**Prompt**: In the passage below about Miss Squire's school, how much were day pupils expected to pay each week?

Leavers had an opportunity to continue their education by attending the Sunday School which Miss Squire offered to her former pupils. The register shows eleven boys and two girls on her register for 1862. By June, one of the girls was left and was shown as going into service. She was twelve. It is not clear whether the Sunday pupils paid for their schooling but the register shows that day pupils were expected to pay a penny a week. The money went towards oil for the lamps, coal for the schoolroom and supplemented Miss Squire’s salary. She kept a careful record of who had paid and totted it up at the end of each term. Some families seem to have struggled and certain pupils, often in large family are marked as paying a ha’pence. Even then, a period of half payment was sometimes followed by a prolonged absence.

Former pupils remembered Miss Squire as a tall, vigorous woman who loved her garden and maintained excellent discipline without the need for corporal punishment. By the end of her time there she seems to have been earning £50 a year and living rent free in the school house next door. There was always someone to keep house and chaperone her – first her mother, then her niece and finally her sister Hannah.

**Given material**:
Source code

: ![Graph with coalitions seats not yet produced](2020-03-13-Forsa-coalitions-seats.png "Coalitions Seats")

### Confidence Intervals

**Task result**: A penny a week.